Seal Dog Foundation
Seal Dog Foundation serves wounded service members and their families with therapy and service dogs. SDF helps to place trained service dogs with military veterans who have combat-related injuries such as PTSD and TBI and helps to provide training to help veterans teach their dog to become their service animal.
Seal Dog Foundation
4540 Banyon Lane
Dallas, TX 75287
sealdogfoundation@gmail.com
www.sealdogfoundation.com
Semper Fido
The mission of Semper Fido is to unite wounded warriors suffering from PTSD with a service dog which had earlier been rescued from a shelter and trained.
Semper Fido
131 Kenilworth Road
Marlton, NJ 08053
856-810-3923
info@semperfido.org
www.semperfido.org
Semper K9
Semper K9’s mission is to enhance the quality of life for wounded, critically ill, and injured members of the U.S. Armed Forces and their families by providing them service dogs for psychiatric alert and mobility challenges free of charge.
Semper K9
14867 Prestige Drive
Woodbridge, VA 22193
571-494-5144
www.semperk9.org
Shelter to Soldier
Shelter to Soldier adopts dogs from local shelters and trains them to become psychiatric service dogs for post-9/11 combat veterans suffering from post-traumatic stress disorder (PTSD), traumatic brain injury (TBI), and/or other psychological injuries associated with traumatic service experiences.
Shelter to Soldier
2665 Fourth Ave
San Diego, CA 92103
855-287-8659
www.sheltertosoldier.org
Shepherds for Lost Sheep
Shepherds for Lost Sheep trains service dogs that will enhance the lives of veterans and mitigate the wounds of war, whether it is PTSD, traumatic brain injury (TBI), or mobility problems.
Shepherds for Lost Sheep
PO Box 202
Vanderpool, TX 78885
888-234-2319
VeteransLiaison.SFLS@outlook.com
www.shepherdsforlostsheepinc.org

==

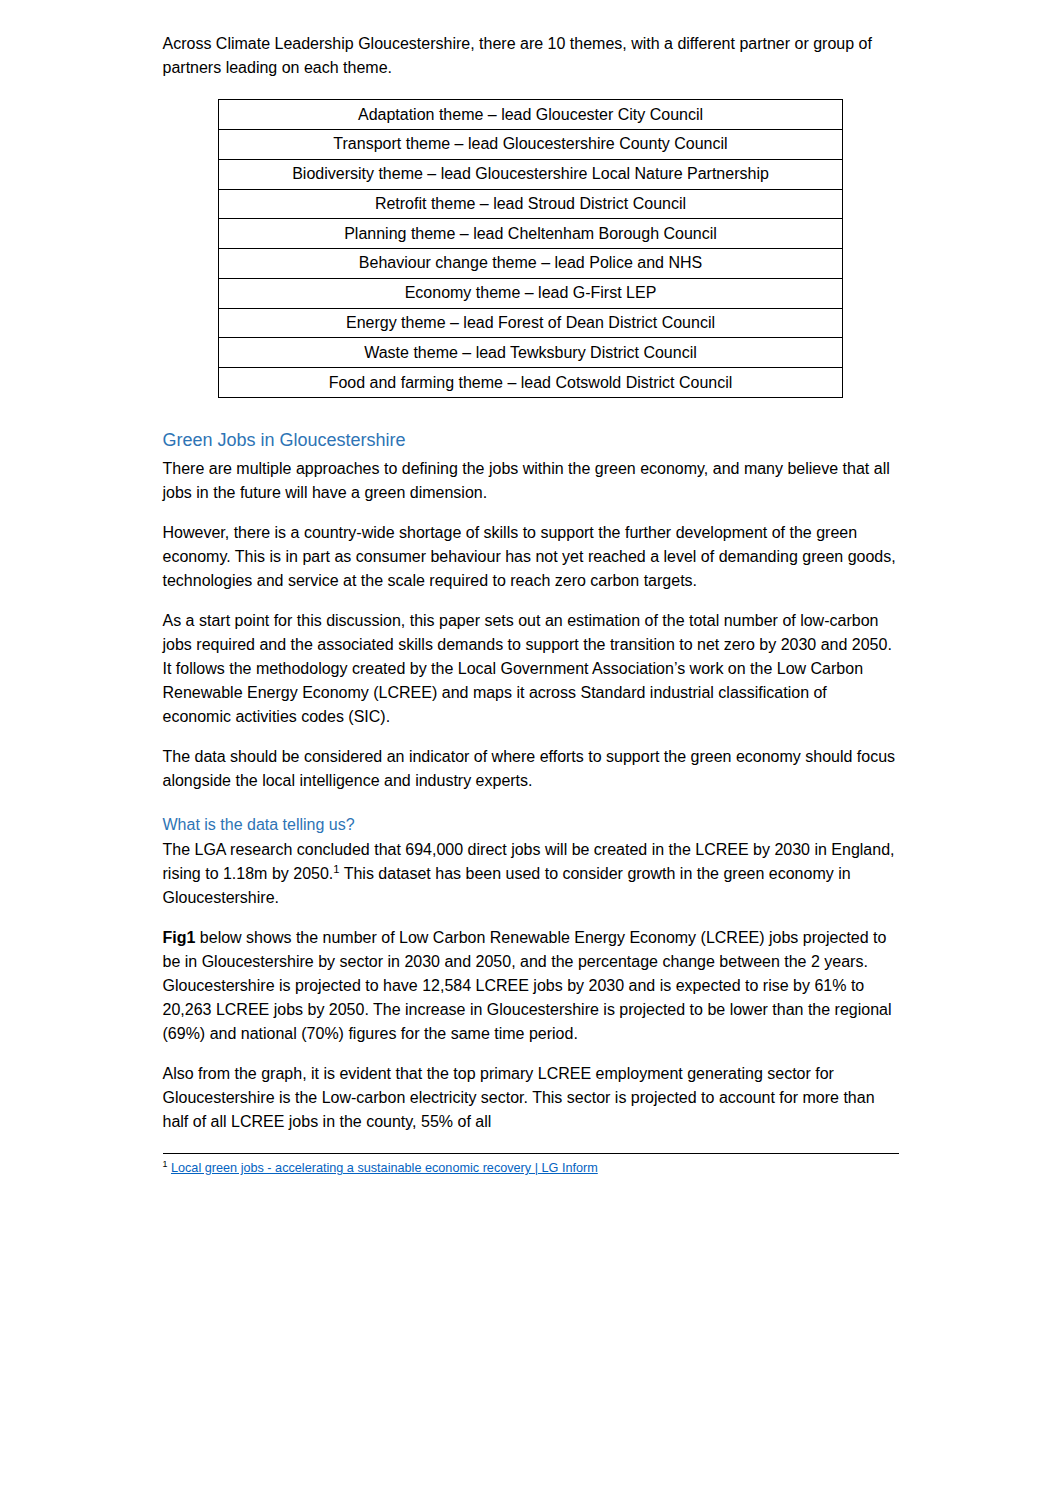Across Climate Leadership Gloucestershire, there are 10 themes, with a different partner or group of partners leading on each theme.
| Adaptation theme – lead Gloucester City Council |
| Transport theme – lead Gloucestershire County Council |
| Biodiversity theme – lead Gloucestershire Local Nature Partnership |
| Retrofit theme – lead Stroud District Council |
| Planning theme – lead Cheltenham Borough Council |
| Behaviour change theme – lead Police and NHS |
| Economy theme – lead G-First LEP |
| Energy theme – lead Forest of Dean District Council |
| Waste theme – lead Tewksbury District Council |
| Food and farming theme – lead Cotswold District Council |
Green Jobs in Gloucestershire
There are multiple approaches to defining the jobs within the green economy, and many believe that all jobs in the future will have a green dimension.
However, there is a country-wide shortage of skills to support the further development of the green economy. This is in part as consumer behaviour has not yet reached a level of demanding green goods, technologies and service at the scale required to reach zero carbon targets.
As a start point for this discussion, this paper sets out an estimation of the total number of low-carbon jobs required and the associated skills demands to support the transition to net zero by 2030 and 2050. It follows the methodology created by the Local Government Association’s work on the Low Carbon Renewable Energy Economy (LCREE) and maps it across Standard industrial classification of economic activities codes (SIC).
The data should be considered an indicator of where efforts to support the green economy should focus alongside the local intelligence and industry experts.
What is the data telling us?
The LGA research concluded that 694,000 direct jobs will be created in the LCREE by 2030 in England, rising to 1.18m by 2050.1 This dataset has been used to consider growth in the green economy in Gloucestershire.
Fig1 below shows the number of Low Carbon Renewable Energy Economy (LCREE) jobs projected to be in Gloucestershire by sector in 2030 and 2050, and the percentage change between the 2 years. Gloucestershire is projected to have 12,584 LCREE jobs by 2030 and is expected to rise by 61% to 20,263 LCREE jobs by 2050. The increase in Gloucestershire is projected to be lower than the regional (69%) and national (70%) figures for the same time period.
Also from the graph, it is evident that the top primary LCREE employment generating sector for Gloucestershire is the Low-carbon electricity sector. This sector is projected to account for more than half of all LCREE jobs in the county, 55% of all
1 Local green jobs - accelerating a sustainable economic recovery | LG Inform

**To do:** Copy the lines above exactly. Start with the line containing "The data should", end with the line containing "What is the data telling us?", and include both.

**Finished task:**
The data should be considered an indicator of where efforts to support the green economy should focus alongside the local intelligence and industry experts.
What is the data telling us?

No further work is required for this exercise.